2.3. Data extraction
Data from the included studies were extracted by two independent researchers using a predesigned data extraction tool. The extracted data included the following: authors, publication date, country, quality of the publication journal, main outcomes, results, and characteristics of the patients and the disease. In addition, additional pharmacoeconomic related data were extracted, such as the study perspective, the type of model/approach, the primary clinical effectiveness unit, if discounting analyses were executed, if a sensitivity analysis was executed, and the type of sensitivity analysis, if applicable. All the extracted data were reported descriptively using tables and figures following the Preferred Reporting Items for Systematic Reviews and Meta-Analyses (PRISMA) criteria [Citation18], and the quality of the reported data as well as the quality of the whole review were ensured by following a tool developed to assess the methodological quality of systematic reviews (AMSTAR) checklist [Citation19].
2.4. Quality assessment
The quality of the cost-effectiveness studies was independently assessed by two reviewers using the Quality of Health Economic Studies (QHES) instrument [Citation20]. This instrument is composed of 16 items scored out of a total of 100 points, with the score of each item was weighted from 1 to 9. The score of each item was fully weighted if it was fully or mostly satisfied in the study, or the item was given a zero if it was not satisfied. As in previous health economic evaluations that used the same tool, a study was assumed to be high quality if the total score was higher than 75 points, moderate if the score was 51 to 75 points, and low if the score was 50 points or lower.
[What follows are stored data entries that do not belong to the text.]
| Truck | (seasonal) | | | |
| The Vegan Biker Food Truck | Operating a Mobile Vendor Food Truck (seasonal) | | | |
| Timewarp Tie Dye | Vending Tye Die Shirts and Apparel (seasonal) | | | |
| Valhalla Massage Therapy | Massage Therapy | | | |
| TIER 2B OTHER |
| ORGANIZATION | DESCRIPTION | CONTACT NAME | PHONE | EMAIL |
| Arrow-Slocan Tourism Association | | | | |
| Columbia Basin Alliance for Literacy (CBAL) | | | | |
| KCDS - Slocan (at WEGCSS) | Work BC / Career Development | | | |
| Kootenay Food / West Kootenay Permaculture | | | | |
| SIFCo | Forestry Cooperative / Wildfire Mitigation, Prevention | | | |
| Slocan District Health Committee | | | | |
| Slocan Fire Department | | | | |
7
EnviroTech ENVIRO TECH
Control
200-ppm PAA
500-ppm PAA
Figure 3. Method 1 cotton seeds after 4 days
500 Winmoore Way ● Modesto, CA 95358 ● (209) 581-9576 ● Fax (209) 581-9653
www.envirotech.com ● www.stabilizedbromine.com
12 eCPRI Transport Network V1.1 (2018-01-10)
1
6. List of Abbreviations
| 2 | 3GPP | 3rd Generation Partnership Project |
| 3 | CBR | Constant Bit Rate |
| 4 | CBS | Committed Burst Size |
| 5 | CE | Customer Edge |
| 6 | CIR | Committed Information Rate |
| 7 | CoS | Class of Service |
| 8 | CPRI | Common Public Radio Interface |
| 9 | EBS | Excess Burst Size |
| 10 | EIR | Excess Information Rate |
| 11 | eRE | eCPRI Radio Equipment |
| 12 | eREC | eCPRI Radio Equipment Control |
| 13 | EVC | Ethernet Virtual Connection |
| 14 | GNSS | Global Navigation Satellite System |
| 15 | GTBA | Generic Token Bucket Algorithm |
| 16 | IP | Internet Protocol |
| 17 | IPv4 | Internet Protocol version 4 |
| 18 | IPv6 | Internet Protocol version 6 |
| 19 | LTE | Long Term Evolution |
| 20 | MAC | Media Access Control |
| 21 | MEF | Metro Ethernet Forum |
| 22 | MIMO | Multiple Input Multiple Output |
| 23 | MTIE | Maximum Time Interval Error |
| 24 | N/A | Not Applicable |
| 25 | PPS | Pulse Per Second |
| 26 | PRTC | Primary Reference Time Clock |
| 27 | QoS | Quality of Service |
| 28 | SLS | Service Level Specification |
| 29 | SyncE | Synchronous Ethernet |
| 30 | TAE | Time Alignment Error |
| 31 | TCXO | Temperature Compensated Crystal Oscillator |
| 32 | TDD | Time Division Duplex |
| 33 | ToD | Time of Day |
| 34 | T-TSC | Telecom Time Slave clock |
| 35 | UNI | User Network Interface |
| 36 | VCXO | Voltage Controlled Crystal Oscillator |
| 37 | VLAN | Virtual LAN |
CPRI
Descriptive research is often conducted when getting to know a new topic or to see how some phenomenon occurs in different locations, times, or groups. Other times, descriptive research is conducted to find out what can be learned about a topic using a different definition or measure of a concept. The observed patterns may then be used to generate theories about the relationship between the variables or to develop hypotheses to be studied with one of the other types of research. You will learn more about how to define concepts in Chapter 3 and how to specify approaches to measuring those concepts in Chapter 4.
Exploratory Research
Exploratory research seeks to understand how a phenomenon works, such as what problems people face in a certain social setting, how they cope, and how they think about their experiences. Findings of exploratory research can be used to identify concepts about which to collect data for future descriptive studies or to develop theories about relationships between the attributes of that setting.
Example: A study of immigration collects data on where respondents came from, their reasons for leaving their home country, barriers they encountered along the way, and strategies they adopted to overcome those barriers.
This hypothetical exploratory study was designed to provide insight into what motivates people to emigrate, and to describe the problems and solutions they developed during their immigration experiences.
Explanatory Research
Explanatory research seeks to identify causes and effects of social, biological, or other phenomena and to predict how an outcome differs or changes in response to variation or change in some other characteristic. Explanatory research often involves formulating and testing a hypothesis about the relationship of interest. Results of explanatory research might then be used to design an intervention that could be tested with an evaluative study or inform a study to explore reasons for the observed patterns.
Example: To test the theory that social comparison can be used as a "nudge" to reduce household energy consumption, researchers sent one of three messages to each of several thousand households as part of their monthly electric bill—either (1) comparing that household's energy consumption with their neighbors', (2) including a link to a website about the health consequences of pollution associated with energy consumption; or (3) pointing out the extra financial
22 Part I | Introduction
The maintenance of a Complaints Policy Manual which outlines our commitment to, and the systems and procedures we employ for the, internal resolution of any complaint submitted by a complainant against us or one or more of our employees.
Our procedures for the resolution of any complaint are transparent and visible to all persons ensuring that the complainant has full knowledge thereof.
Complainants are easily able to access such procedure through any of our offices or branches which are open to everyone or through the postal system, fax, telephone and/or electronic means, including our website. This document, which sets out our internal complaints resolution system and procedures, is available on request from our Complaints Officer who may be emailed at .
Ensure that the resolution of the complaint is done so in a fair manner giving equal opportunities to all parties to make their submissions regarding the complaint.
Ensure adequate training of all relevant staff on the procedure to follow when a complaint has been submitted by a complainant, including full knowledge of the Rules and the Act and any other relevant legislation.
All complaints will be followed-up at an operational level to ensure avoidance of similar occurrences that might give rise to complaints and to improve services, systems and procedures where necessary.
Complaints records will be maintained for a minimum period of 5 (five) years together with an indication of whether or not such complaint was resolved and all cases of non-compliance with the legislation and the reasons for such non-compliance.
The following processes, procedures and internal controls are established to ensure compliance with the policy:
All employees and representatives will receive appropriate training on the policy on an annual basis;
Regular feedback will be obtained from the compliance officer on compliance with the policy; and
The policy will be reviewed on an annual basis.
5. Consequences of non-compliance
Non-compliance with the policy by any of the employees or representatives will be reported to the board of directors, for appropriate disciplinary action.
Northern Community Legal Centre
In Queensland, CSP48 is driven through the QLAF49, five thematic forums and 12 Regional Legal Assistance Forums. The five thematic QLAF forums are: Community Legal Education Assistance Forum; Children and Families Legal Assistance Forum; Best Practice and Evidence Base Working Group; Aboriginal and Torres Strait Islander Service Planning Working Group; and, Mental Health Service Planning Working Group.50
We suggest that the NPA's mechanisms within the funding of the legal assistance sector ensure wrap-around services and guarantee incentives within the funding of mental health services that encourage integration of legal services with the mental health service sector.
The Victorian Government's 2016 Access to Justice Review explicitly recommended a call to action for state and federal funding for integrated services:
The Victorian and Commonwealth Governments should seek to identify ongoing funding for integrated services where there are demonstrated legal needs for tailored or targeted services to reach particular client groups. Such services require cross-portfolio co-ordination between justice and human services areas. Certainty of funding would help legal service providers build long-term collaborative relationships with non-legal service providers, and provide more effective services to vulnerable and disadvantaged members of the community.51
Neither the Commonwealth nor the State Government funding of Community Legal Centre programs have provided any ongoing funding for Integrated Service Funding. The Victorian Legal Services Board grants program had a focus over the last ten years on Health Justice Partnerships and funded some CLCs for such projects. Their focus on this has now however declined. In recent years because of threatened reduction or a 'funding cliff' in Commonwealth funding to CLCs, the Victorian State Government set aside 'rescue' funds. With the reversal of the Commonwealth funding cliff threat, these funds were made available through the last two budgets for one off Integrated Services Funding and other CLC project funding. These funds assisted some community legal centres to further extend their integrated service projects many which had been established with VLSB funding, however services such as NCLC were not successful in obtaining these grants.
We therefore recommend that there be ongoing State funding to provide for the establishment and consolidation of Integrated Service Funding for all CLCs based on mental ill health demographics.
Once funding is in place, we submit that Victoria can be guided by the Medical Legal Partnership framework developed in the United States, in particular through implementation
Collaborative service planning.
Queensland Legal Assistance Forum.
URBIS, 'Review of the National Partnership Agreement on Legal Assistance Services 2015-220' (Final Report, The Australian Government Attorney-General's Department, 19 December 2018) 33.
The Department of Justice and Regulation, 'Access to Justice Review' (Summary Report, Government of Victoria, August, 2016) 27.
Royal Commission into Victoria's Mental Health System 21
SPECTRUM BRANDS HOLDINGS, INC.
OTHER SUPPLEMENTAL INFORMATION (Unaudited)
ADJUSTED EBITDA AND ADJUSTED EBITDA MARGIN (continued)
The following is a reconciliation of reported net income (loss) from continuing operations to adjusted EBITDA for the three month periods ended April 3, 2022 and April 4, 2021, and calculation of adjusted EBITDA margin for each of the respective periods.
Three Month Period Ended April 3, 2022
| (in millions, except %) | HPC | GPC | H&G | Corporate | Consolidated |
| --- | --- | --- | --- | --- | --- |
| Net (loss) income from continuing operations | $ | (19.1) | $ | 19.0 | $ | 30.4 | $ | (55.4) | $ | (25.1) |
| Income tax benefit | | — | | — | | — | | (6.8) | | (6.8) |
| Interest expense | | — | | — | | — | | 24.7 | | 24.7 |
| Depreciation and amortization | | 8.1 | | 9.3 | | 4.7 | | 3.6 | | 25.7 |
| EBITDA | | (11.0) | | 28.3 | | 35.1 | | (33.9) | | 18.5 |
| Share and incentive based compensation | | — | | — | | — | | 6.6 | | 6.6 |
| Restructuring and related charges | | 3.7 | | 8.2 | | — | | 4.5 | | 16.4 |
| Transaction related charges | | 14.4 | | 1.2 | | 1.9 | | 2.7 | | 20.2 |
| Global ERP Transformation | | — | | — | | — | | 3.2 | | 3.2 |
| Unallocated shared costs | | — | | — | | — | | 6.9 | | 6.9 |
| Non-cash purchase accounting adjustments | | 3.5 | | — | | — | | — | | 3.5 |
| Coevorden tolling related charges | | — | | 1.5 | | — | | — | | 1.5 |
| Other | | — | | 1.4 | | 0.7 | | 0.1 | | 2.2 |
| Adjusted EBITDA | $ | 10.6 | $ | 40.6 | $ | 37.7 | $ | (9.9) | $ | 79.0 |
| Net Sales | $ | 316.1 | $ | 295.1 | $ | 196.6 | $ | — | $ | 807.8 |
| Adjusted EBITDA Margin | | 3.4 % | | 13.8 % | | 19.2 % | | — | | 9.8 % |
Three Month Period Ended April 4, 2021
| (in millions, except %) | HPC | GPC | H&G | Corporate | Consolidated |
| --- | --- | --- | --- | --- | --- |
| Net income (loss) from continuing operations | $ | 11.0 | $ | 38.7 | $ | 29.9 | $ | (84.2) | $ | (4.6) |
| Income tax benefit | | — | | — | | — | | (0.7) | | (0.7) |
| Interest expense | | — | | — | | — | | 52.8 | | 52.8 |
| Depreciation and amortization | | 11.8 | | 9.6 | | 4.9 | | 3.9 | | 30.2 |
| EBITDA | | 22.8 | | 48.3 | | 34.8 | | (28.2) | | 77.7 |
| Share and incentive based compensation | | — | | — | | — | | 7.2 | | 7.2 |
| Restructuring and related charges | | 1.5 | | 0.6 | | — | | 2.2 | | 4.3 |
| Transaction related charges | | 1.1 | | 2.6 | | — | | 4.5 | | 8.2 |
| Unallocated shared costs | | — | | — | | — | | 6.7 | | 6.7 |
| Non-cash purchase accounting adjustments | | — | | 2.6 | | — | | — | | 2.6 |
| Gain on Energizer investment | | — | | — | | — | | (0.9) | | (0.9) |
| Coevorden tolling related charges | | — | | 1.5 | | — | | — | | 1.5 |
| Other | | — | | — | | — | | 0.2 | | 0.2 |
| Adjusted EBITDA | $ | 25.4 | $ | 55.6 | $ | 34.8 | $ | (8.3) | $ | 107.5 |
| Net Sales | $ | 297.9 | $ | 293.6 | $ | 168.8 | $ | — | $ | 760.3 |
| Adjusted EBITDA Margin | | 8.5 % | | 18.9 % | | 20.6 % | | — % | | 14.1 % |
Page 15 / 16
The interclass correlation coefficient (ICC) was calculated to test the agreement between the two reviewers. Major discrepancies between the two reviewers were resolved by discussion until a consensus was reached, and then, the quality scores were averaged between the two reviewers.
2.5. Statistical analysis
Descriptive statistics such as frequencies, means, and standard deviations were calculated. In addition, as mentioned earlier, the ICC between the raters was calculated to estimate interrater reliability. All statistical analyses were performed using SPSS 25 software.
3. Results
3.1. Literature search
The literature search identified a total of 224 abstract citations – 30 from PubMed, 92 from EMBASE, 93 from SCOPUS, two from EconLit, four manually added abstracts from Google and Google Scholar, and three from abstracts presented at conferences (. After removing the 42 duplicates, 182 titles and abstracts were screened for eligibility, of which, only 17 abstracts were found potentially eligible. The eligible abstracts were moved to the next step for full-text eligibility screening. Four of these abstracts were excluded; three were excluded since a full-text version was unavailable [Citation21–23], and one was excluded because the study was conducted in developed countries [Citation24]. Thirteen records were eligible after the full-text eligibility screening process [Citation25–37]. After screening the references of these 13 articles, there was one more eligible study to be included in this review [Citation38]. A total of 14 articles were included for the final review (25–38).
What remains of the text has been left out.